The other elephant in the room is connecting with SmartThings and not necessarily an app. (I tend to hate single-purpose apps.) With the Kevo being bluetooth and the August being WiFi I’m sure some hackery can be done to get them integrated with SmartThings, but I’ve never really liked how things integrate with SmartThings when they’re not supposed to. As I said in my first article, it is best to make sure everything you buy is compatible with your unit, in this case Z-Wave is my go-to protocol and checking on the SmartThings app, I found the Schlage Camelot integrated well via Z-Wave. Why? Well really it’s the automation side. For example, when my security system arms every evening, it automatically locks all my locks. If my smoke alarm goes off and we’re not home, all the doors unlock making egress easier. If my wife and I are away the doors automatically lock (and we can check the current state of the lock) so there are lots of reasons this adds convenience. However, if it does fail, we still have 2 manual controls to lock and unlock (the touch pad and a key).

The final decision, price. When I found the door handle set I wanted: Schlage Connected Camelot with handle, I was kinda shocked to see the price at a bit north of $300 dollars. As a man on a budget I couldn’t really justify that cost immediately since my lock was still functioning and even though it was kinda janky. Luckily, Home Depot seems to put it on sale from time to time between $180 – $200 dollars. (In fact, depending on when you’re reading this article, it’s on-sale now until April 9th for $200.) This was a decent price since the same oil-rubbed non-smart non-touchpad designs usually run around $110-$140. So, if you’re going to get one I highly suggest putting an alert on SlickDeals.net for one using keywords smart lock, dead bolt, or the brand names like Schlage.

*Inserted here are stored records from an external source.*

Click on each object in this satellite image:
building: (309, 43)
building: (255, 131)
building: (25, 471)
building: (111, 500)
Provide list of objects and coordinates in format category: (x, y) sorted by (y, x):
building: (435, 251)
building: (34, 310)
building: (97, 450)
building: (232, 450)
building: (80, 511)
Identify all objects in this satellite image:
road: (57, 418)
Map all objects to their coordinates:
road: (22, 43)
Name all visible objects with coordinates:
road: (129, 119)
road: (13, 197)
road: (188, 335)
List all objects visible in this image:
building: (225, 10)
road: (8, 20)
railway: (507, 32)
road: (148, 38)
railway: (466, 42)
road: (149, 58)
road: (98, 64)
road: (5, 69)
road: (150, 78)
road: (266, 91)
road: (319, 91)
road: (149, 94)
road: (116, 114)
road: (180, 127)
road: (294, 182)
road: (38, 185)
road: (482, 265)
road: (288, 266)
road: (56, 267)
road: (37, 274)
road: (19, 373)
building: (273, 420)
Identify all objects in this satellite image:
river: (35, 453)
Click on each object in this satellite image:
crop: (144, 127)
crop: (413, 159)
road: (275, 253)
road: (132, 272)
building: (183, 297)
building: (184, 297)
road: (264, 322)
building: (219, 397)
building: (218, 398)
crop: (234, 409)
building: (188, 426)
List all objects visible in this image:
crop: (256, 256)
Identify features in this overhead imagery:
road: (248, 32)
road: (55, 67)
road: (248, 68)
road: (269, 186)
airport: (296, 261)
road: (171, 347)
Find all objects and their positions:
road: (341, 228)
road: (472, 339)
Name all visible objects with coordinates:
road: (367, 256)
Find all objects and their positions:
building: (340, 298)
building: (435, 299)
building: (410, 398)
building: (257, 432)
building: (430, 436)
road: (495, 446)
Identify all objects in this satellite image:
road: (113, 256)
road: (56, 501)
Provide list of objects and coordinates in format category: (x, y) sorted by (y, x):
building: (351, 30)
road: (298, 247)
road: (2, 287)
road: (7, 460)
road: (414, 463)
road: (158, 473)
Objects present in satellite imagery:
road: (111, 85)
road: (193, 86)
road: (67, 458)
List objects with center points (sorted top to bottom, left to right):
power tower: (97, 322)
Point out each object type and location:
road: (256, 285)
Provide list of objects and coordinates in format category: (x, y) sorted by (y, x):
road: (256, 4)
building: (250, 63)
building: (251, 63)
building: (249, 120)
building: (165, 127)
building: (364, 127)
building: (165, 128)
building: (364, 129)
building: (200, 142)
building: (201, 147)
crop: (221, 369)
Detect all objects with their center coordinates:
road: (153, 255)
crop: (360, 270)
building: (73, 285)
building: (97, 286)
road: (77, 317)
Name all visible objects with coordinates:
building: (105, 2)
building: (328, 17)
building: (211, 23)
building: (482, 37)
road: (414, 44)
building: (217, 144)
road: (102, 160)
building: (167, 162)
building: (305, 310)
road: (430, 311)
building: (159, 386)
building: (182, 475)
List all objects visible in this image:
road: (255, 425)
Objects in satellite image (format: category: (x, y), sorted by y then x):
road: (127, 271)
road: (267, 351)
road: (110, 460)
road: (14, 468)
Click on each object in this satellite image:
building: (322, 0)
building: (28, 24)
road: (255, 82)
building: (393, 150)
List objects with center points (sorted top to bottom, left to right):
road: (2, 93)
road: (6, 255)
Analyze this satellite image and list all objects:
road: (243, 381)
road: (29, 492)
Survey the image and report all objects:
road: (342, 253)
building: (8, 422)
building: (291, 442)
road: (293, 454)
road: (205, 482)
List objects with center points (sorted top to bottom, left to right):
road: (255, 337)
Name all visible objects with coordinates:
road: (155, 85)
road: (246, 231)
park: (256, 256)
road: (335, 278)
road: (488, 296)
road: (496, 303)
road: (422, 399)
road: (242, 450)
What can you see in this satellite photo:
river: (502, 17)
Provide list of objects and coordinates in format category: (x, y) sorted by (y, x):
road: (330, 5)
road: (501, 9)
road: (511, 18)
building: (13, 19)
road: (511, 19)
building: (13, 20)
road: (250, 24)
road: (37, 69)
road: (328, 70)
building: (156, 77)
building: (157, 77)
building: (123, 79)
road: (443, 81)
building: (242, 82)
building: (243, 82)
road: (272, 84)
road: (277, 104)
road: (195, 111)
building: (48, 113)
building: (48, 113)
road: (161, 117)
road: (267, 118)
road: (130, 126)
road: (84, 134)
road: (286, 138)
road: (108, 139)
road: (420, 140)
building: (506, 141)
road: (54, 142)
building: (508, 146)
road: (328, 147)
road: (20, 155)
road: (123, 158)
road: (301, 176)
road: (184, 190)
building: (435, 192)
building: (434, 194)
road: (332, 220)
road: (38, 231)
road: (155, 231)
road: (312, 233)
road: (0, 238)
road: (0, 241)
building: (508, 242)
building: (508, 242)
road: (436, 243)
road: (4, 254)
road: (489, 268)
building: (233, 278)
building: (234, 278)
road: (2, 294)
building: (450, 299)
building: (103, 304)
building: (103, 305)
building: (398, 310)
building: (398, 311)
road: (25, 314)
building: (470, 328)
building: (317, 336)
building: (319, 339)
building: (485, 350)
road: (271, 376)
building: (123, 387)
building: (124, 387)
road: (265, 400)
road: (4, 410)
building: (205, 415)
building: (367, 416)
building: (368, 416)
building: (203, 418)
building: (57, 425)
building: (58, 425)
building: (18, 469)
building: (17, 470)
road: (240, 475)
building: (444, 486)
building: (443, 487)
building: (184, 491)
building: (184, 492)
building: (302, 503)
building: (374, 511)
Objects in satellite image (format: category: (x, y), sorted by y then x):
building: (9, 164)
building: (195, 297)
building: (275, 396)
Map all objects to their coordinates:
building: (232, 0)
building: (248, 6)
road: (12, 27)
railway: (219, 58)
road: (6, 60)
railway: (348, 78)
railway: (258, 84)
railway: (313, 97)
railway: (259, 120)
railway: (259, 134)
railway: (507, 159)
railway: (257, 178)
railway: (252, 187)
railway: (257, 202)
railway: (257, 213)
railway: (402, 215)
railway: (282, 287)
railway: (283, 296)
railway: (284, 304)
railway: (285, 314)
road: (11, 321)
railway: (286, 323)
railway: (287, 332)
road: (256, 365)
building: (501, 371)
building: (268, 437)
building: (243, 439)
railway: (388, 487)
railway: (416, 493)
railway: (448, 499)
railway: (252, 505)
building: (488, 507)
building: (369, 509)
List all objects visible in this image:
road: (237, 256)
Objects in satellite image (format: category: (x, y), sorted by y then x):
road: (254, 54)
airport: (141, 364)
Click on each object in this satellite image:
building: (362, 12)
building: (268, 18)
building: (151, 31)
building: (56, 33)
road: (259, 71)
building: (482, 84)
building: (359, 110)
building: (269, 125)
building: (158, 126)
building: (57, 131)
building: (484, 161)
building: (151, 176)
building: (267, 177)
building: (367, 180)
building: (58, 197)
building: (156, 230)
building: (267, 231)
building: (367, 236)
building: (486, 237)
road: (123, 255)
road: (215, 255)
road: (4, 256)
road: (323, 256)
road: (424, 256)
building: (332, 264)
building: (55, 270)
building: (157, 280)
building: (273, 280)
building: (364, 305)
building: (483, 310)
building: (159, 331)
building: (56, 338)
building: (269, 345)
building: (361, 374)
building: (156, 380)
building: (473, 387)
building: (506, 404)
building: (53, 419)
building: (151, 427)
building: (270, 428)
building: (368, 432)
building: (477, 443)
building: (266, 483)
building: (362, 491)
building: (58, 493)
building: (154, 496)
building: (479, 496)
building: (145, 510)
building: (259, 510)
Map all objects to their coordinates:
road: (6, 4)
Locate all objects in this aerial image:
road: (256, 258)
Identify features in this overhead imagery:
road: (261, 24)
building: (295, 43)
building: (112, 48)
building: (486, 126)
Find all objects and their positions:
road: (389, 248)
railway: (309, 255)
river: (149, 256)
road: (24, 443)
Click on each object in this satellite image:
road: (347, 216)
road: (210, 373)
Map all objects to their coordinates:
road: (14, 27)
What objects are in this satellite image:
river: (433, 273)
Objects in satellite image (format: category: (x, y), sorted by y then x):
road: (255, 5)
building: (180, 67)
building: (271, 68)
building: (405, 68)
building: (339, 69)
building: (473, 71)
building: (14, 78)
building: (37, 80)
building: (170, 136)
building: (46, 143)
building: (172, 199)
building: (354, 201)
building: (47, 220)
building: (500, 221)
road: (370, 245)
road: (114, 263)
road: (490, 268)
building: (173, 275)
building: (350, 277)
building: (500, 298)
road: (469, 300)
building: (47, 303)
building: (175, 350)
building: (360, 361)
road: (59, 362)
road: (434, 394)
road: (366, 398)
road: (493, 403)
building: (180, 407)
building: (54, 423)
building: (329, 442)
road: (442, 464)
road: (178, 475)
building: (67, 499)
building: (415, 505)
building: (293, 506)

As you may have guessed, I found Schlage Connected Camelot and purchased it as my ultimate decision. I’m still waiting for the standard deadbolts to go on sale to replace them at the other doors. They’re going for $120 and I’m gunning to get them around $60-$80. While this one works great, there are plenty of locks out there that may suit your needs greater than this one so I’d really recommend making a list of features you want and TAKE YOUR TIME. Luckily I wasn’t in a rush and that saved me $110 dollars. If you’re curious about the Schlage Connected Camelot, a review of the unit will be going up soon.